The highest court, unanimously, found that the referendum law's almost total ban on independent spending by individuals or groups during a referendum campaign violated Quebecers' freedom of expression and freedom of association, and was unjustifiable in a free and democratic society, not only under the Canadian Charter of Rights and Freedoms, but also under the Quebec Charter of Human Rights and Freedoms.
Remember, this is a law passed by the Parti Québécois government in 1978, applied by that same government for its referendum in 1980, a law kept by the Quebec Liberal Party after it came to power in 1985 and applied in its Charlottetown Referendum in 1992. It is a law that was upheld by a judge of the Quebec Superior Court in 1992, and by the Quebec Court of Appeal in 1995.
Politicians and pundits sang the law's praises. Even yesterday, after the judgment of the highest court, PQ government ministers were claiming there was a "consensus" in favour of this law in Quebec, and that it was the finest expression of "Quebec democracy" as usual, the word "Quebec" qualified and diminished the word "democracy."

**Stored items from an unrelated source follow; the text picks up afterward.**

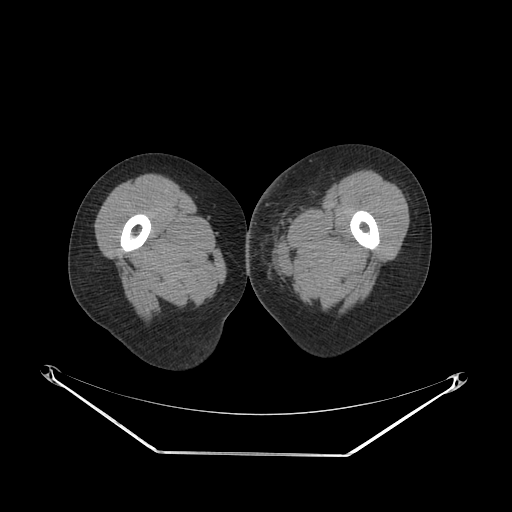
CT of an extremity soft-tissue mass (from a PET/CT study), one axial slice; slice 39 of 267 in the series (ordered by position); soft-tissue window (W 400 / L 40 HU); 3.75 mm slice thickness; 512 × 512 image matrix, field of view 500 × 500 mm. Female patient. From the clinical record (not read from this slice): histological type: leiomyosarcoma; grade: high; site of the primary tumour: right groin.
Structures marked on this image (expert contour drawn on MRI and transferred to this co-registered scan by the dataset authors):
- gross tumour volume including surrounding oedema: bounding box [x1, y1, x2, y2] px = [244, 199, 302, 250]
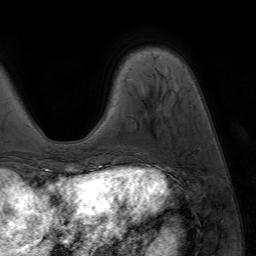
Breast MRI (dynamic contrast-enhanced), one axial slice; cropped to one breast; dynamic contrast-enhanced series, time point 2 of 7 at this slice position (early post-contrast); 1.5 T; TE 4.2 ms, TR 6.8 ms; 256 × 256 image matrix, field of view 230 × 230 mm. Female patient.
Structures marked on this image (semi-automatically segmented with operator editing):
- enhancing-tissue mask used for the functional tumour volume (all voxels passing the contrast-enhancement thresholds inside the analysis volume; usually the tumour): bounding box <91,166,94,173> (left, top, right, bottom; pixels)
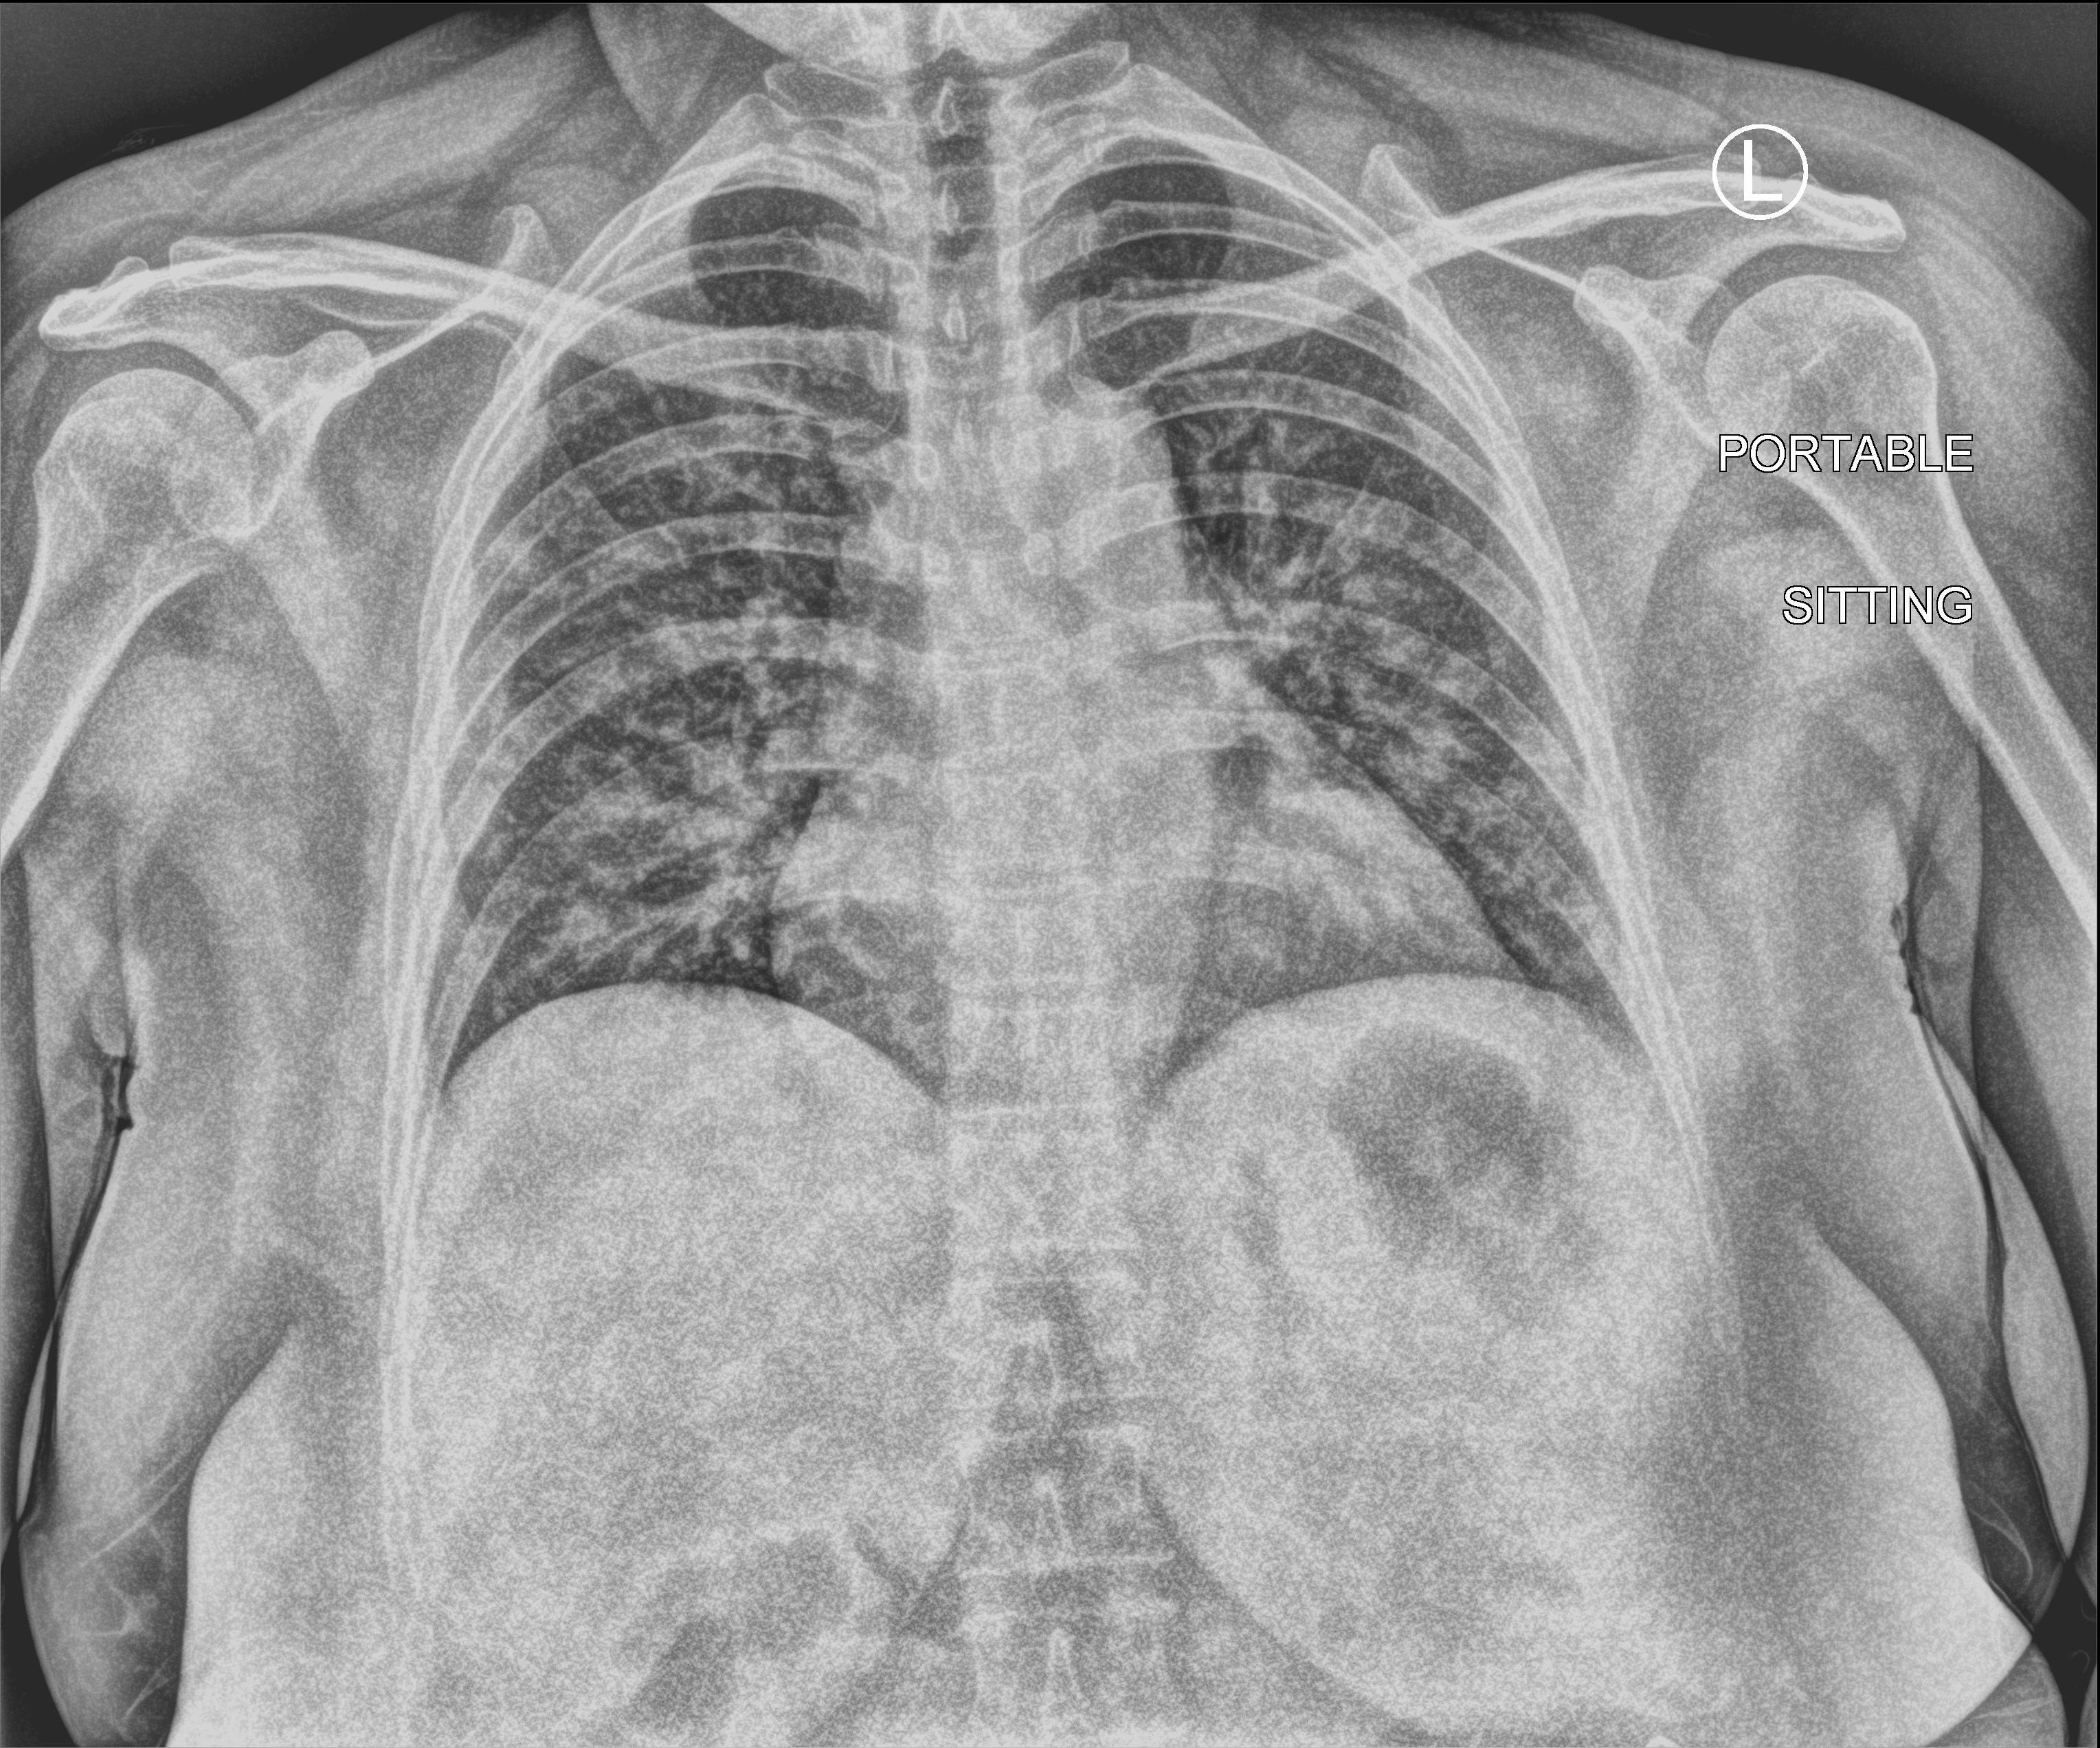
Portable chest radiograph; anteroposterior (AP) projection. Patient hospitalised with COVID-19; female, aged 18–59 years.
From the hospital-stay record, not from the radiograph (when in the stay this image was taken is not recorded): diabetes (admission record): no.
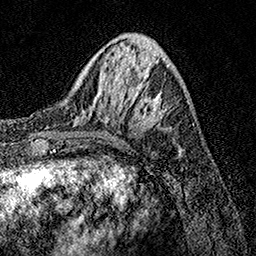
Breast MRI, one axial slice; position 44 of 158 along the scan axis; cropped to one breast; dynamic contrast-enhanced series, time point 2 of 7 at this slice position (early post-contrast); 1.5 T; TE 3.5 ms, TR 7.2 ms; 1 mm slice thickness; 256 × 256 image matrix, field of view 165 × 165 mm. Female patient.
Outlined on this slice (semi-automatic segmentation, software-assisted and operator-edited):
- enhancing-tissue mask used for the functional tumour volume (all voxels passing the contrast-enhancement thresholds inside the analysis volume; usually the tumour): box from (x=74, y=78) to (x=167, y=127) px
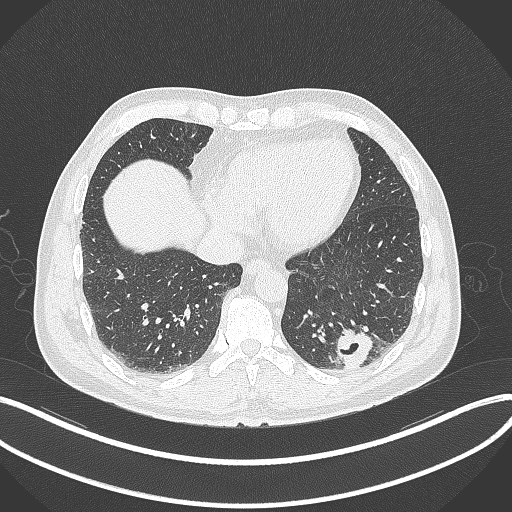
Chest CT, one axial slice; slice 78 of 300 in the series (ordered by position); reconstruction kernel B70f; 120 kVp; lung window (W 1500 / L -600 HU); 1 mm slice thickness; 512 × 512 image matrix, field of view 400 × 400 mm. Male patient, age 54 years. Case-level facts recorded for this patient, not image findings: clinical TNM (as recorded): T1c N0 M1; histopathological grade: G3.
Structures marked on this image (rectangle marked by the reading radiologist):
- lung tumour (recorded histology: adenocarcinoma): bounding box <334,322,373,369> (left, top, right, bottom; pixels)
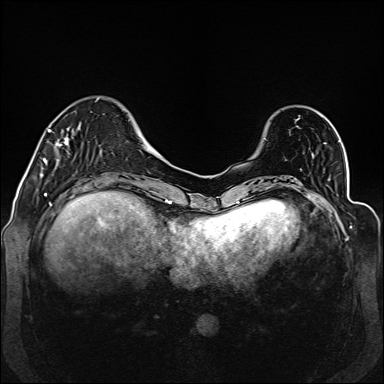
Breast MRI (dynamic contrast-enhanced), one axial slice; dynamic contrast-enhanced series, time point 2 of 6 at this slice position (early post-contrast); 1.5 T; TE 2.3 ms, TR 5.2 ms; 384 × 384 image matrix. Female patient.
Structures marked on this image (semi-automatic segmentation, software-assisted and operator-edited):
- enhancing-tissue mask used for the functional tumour volume (all voxels passing the contrast-enhancement thresholds inside the analysis volume; usually the tumour): bounding box (x1, y1, x2, y2) in pixels: (41, 97, 101, 177)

The same restrictive law was applied in the 1995 Quebec referendum. Again, there was no outcry in the news media about the violation of the citizens' right to freedom of expression and freedom of association. Even when the Special Committee on Canadian Unity, including Guy Bertrand, Brent Tyler, Keith Henderson, and others, was prevented by the No Committee from campaigning as an affiliated group, there was no outcry in the press. The Gazette treated it as an amusing colour story. CJAD's Jim Duff tore a strip off the Special committee because it appealed to the Conseil du Référendum to have the right to speak. It then won the right to talk about the importance of the constitution and the rule of law but only in the last week of the campaign, when it was too late.
Almost everything was different, except the existence in both of two umbrella committees, recipients of government grants. But in Britain, a country that believes in democracy rather than "Quebec democracy," citizens were allowed to campaign at will outside the umbrella committees, and there was no attempt to force the two committees to spend exactly the same amount, as Quebec enacted.
The Supreme Court bent over backward to accommodate Quebec as much as it possibly could. But its judgment created a loophole that restores freedom to the citizens and makes the act, as it was, unenforceable.
The PQ can use the "notwithstanding" clause to suppress freedom again and re-enact a scandalous referendum law. But if it does so, what credibility will the referendum enjoy, what legitimacy will attach to its results when the whole world will know that the rules of the referendum campaign are unworthy of a free and democratic society?
Quebec has yet to assimilate the culture of liberal democracy.